• Provided text:

:::::

The Worlds of Modern Poetry--A Story and Timeline

Welcome to our collaborative timeline covering the worlds of modern poetry. Our goals is to offer a dynamic visual timeline that captures the intersections of modern poetry and its various cultural, political, and artistic contexts.

This timeline is a collaborative effort of a modern poetry course taught at the College of Charleston during the fall 2011 semester.

1900-04-15 00:00:00

Paris Exposition of 1900

The Paris Expo opens. First time, citizens of Paris and the world saw escalators, integration of film and sound, Rudolf Diesel's aptly named diesel engine, and a 60-meter telescope.

1900-04-15 00:00:00

Germany expands navy

The Reichstag passes a law allowing for the expansion of the German Navy. One of many harbingers of a war that was stil over a decade away.

:::::

• Requirement 1:
From the poetry timeline, translate "The Reichstag passes a law allowing for the expansion of the German Navy." into Spanish.

:::::

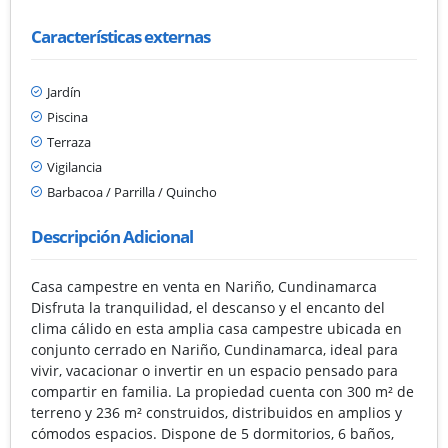
Características externas
Jardín
Piscina
Terraza
Vigilancia
Barbacoa / Parrilla / Quincho
Descripción Adicional
Casa campestre en venta en Nariño, Cundinamarca
Disfruta la tranquilidad, el descanso y el encanto del
clima cálido en esta amplia casa campestre ubicada en
conjunto cerrado en Nariño, Cundinamarca, ideal para
vivir, vacacionar o invertir en un espacio pensado para
compartir en familia. La propiedad cuenta con 300 m² de
terreno y 236 m² construidos, distribuidos en amplios y
cómodos espacios. Dispone de 5 dormitorios, 6 baños,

:::::

• Requirement 2:
Rewrite the property listing with every "Nariño" changed to "Tocaima" and nothing else altered, leaving the pictures out.

• Reply 1:
El Reichstag aprueba una ley que permite la expansión de la Armada alemana.

• Reply 2:
Características externas
Jardín
Piscina
Terraza
Vigilancia
Barbacoa / Parrilla / Quincho
Descripción Adicional
Casa campestre en venta en Tocaima, Cundinamarca
Disfruta la tranquilidad, el descanso y el encanto del
clima cálido en esta amplia casa campestre ubicada en
conjunto cerrado en Tocaima, Cundinamarca, ideal para
vivir, vacacionar o invertir en un espacio pensado para
compartir en familia. La propiedad cuenta con 300 m² de
terreno y 236 m² construidos, distribuidos en amplios y
cómodos espacios. Dispone de 5 dormitorios, 6 baños,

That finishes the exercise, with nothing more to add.